En cualquier caso coincido plenamente en dos de las observaciones que hace mi colega y amigo. En primer lugar, en la apelación al referéndum como forma de participación directa del pueblo en el proceso de reforma, un objetivo plausible (su total exclusión en el plano federal es una anomalía en el derecho comparado). Y en segundo lugar, en la necesidad de un profundo cambio de la cultura política y constitucional en este punto, hay que tomarse en serio la reforma constitucional como un mecanismo extraordinario: la adaptación del texto constitucional a las nuevas circunstancias se hace normalmente a través de la jurisprudencia (por vía interpretativa) y sólo cuando no exista margen de interpretación, cuando la contradicción es irreductible, podría acudirse al expediente de la reforma.

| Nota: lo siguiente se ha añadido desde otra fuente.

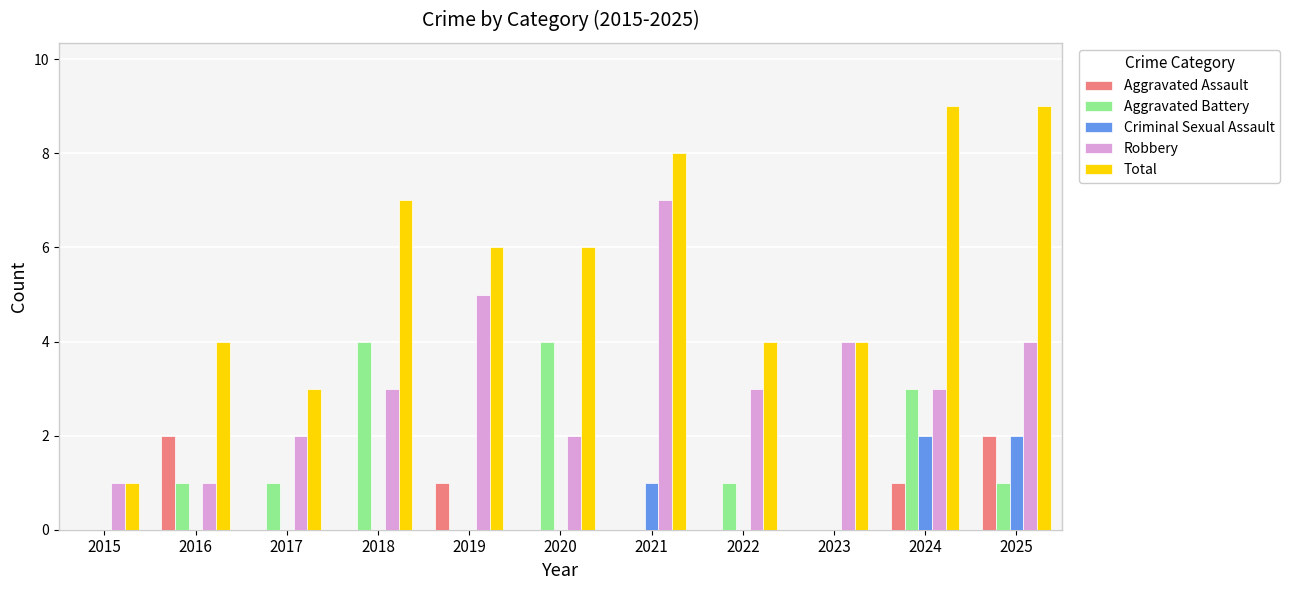

Are the bars grouped side by side (vs. stacked)?

Yes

La rigidez no es inmutabilidad (no impide el cambio, sólo lo dificulta). Pero es una garantía extraordinaria, que no se activa todos los días, a diferencia de la justicia constitucional, la cual opera de forma permanente. Además, no es una varita mágica. Antes de poner en marcha una reforma o un proceso constituyente conviene agotar otras opciones menos traumáticas, como la de asegurar por todos los medios la observancia de las normas existentes. Y si estima que ha llegado el momento, es importante no sucumbir a la tentación de la Constitución-programa (en lugar de una Constitución-marco), de pedir a la Constitución lo que de ninguna manera nos puede dar, porque ese “voluntarismo” constitucional acaba relativizando y degradando la fuerza normativa de la propia Constitución.